In [13]:
import pandas as pd

# Load the dataset
data = pd.read_csv("./Datasets/test.csv")

# Display the first few rows of the dataset
data.head()

Unnamed: 0,rent_approval_date,town,block,street_name,flat_type,flat_model,floor_area_sqm,furnished,lease_commence_date,latitude,longitude,elevation,subzone,planning_area,region
0,2023-01,hougang,245,hougang street 22,5-room,improved,121.0,yes,1984,1.358411,103.891722,0.0,lorong ah soo,hougang,north-east region
1,2022-09,sembawang,316,sembawang vista,4-room,model a,100.0,yes,1999,1.446343,103.820817,0.0,sembawang central,sembawang,north region
2,2023-07,clementi,708,Clementi West Street 2,4-room,new generation,91.0,yes,1980,1.305719,103.762168,0.0,clementi west,clementi,west region
3,2021-08,jurong east,351,Jurong East Street 31,3 room,model a,74.0,yes,1986,1.344832,103.730778,0.0,yuhua west,jurong east,west region
4,2022-03,jurong east,305,jurong east street 32,5-room,improved,121.0,yes,1983,1.345437,103.735241,0.0,yuhua west,jurong east,west region


In [14]:
# Convert textual columns to lowercase for normalization
textual_columns = ['town', 'block', 'street_name', 'flat_type', 'flat_model', 'furnished', 'subzone', 'planning_area', 'region']

data[textual_columns] = data[textual_columns].apply(lambda x: x.str.lower())
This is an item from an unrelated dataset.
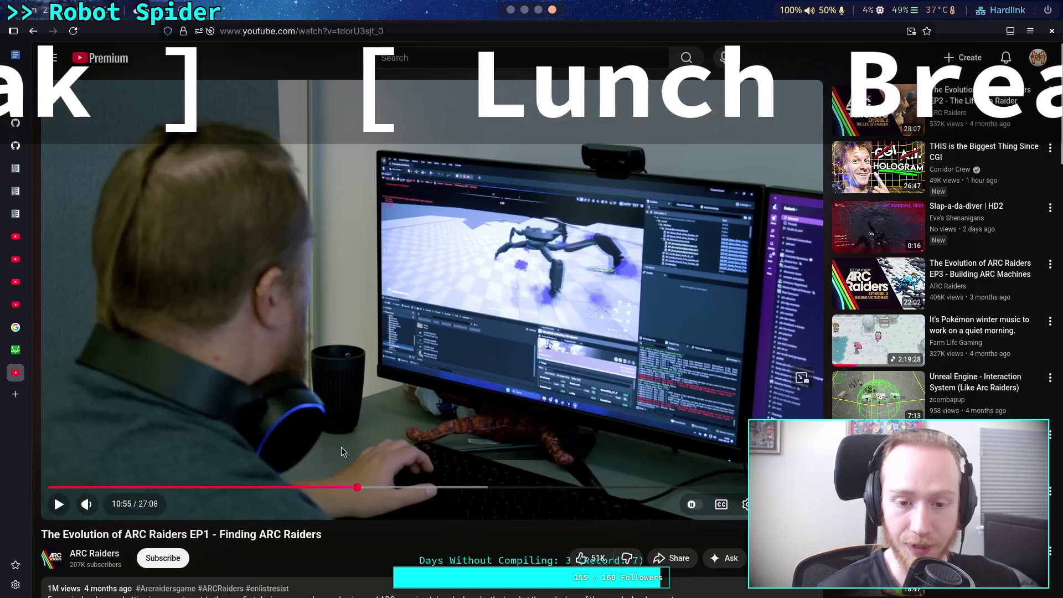
{"action": "left_click", "coordinate": [350, 487]}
# Display the first few rows to verify changes
data.head()

Unnamed: 0,rent_approval_date,town,block,street_name,flat_type,flat_model,floor_area_sqm,furnished,lease_commence_date,latitude,longitude,elevation,subzone,planning_area,region
0,2023-01,hougang,245,hougang street 22,5-room,improved,121.0,yes,1984,1.358411,103.891722,0.0,lorong ah soo,hougang,north-east region
1,2022-09,sembawang,316,sembawang vista,4-room,model a,100.0,yes,1999,1.446343,103.820817,0.0,sembawang central,sembawang,north region
2,2023-07,clementi,708,clementi west street 2,4-room,new generation,91.0,yes,1980,1.305719,103.762168,0.0,clementi west,clementi,west region
3,2021-08,jurong east,351,jurong east street 31,3 room,model a,74.0,yes,1986,1.344832,103.730778,0.0,yuhua west,jurong east,west region
4,2022-03,jurong east,305,jurong east street 32,5-room,improved,121.0,yes,1983,1.345437,103.735241,0.0,yuhua west,jurong east,west region


In [15]:
# Extract year and month from the 'rent_approval_date' column
data['rent_approval_year'] = pd.to_datetime(data['rent_approval_date']).dt.year
data['rent_approval_month'] = pd.to_datetime(data['rent_approval_date']).dt.month

# Drop the original 'rent_approval_date' column
data = data.drop(columns=['rent_approval_date'])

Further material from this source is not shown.